Connect with CivicWell in 2023 - CivicWell

Connect with CivicWell in 2023


Community Design

Livable Places Update


January 30, 2023

The extreme weather events so far this year illustrate the crucial challenges facing our climate and communities. Here at CivicWell we believe in partnership and collaboration, and in that spirit would like to highlight a few ways we can connect with each other in the coming year.

Partner With Us to Apply for the 23/24 Caltrans Sustainable Transportation Planning Grant Program

Submit your inquiry by February 7, 2023

CivicWell staff is available to help interested parties write a competitive proposal at no cost to your agency. If a grant is awarded, we are equipped to provide a wide range of services such as conducting outreach to residents, facilitating the public engagement process, leading or assisting with project management, and producing portions of the resulting plan, study, or report. CivicWell can also support the development of a competitive bid process to identify Technical Consultants for the project.

Please complete this form no later than February 7, 2023 if you are interested in partnering on an application. The deadline to submit applications is fast approaching, with complete applications due on March 9, 2023.

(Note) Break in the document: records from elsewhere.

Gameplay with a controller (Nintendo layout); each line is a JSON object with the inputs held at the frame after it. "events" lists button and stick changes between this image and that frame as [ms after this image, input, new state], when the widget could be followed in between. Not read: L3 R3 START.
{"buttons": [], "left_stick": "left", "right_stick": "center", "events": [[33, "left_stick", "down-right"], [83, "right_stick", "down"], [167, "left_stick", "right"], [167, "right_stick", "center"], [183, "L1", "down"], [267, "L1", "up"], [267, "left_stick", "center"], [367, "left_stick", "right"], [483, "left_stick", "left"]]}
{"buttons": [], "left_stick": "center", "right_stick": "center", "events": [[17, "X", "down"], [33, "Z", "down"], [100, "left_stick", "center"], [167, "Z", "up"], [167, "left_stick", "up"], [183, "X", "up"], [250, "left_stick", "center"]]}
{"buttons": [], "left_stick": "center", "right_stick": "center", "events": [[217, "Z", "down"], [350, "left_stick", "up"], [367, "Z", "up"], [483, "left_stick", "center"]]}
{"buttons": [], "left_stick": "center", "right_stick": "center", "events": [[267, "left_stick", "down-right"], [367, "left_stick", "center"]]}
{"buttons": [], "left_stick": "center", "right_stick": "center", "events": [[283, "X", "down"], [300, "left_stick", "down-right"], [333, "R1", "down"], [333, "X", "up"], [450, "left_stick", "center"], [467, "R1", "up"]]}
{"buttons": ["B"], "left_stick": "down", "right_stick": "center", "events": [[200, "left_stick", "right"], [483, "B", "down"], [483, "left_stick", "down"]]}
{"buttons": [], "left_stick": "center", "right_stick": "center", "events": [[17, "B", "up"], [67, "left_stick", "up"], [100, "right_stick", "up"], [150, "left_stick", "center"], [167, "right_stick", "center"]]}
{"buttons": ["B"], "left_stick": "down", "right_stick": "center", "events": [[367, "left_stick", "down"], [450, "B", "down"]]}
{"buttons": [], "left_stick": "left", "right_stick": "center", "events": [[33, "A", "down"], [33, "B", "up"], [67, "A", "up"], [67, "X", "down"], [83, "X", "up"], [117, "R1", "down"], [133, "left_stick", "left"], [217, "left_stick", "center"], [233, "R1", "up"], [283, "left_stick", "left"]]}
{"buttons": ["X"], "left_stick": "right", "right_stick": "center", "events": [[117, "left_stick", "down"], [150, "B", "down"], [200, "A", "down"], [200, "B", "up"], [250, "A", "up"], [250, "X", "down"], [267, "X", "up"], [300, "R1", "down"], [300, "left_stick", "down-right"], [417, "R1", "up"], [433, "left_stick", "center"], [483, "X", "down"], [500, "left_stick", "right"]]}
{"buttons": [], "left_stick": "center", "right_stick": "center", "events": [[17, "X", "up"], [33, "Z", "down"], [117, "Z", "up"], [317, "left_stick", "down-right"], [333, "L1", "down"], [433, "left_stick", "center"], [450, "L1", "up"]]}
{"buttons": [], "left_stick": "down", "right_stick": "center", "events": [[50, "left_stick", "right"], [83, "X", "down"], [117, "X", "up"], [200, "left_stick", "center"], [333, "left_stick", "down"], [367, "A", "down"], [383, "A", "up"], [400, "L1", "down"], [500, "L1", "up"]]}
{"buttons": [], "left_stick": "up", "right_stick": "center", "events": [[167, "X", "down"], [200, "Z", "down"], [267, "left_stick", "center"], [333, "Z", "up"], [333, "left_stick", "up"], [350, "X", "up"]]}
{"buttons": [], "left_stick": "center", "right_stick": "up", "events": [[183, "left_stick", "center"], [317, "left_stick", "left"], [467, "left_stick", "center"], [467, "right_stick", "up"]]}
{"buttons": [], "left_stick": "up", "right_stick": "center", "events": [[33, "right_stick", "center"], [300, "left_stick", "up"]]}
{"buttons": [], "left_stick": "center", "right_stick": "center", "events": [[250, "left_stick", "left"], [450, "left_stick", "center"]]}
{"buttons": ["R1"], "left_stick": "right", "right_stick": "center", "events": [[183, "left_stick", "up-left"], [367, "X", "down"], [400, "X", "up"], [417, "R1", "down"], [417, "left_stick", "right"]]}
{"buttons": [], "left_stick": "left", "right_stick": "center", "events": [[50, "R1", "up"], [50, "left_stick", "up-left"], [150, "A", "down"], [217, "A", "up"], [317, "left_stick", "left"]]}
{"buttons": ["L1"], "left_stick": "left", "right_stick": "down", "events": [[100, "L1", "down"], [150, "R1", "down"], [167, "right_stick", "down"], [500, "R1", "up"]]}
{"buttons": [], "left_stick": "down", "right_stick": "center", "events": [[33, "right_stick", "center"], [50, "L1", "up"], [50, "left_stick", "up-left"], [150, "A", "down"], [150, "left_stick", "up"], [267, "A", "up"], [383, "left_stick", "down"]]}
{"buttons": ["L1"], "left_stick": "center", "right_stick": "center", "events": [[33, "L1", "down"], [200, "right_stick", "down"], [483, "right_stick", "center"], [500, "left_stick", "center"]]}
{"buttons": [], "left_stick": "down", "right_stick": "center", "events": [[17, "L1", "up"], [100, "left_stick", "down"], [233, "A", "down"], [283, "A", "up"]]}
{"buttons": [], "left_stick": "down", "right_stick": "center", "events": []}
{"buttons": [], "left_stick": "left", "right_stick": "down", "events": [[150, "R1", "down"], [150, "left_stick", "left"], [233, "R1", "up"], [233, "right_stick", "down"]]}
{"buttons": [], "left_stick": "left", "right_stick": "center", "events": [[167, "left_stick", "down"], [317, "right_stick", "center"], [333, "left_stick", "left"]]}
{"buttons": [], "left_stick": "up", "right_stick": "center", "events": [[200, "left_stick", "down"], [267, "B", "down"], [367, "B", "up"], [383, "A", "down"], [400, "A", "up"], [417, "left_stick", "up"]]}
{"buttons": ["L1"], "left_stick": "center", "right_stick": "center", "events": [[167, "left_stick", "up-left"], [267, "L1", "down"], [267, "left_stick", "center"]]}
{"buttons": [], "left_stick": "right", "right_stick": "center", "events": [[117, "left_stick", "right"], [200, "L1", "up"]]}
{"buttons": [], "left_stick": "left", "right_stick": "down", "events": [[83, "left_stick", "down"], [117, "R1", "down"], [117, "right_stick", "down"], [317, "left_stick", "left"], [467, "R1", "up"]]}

About the Program and Our Assistance

On January 12, 2023, the California Department of Transportation (Caltrans) released the Call-for-applications for the FY 2023-24 Sustainable Transportation Planning Grant Program. The program was created to support the department’s mission of providing a safe and reliable transportation network that serves all people and respects the environment. For this cycle, Caltrans has made available a total of $84 million for transportation planning projects statewide.

Through the years, CivicWell has supported the development of a wide range of plans with funding from this program, helping over 85 communities in California. Many of them have used these grants to prepare plans and identify potential projects for implementation.

Our Community Design team has over 20 years of relevant experience in community and transportation planning and has assisted in the completion of a number of active transportation plans, bike and pedestrian plans, traffic-calming and safety enhancement plans, and safe routes-to-school plans, among other studies.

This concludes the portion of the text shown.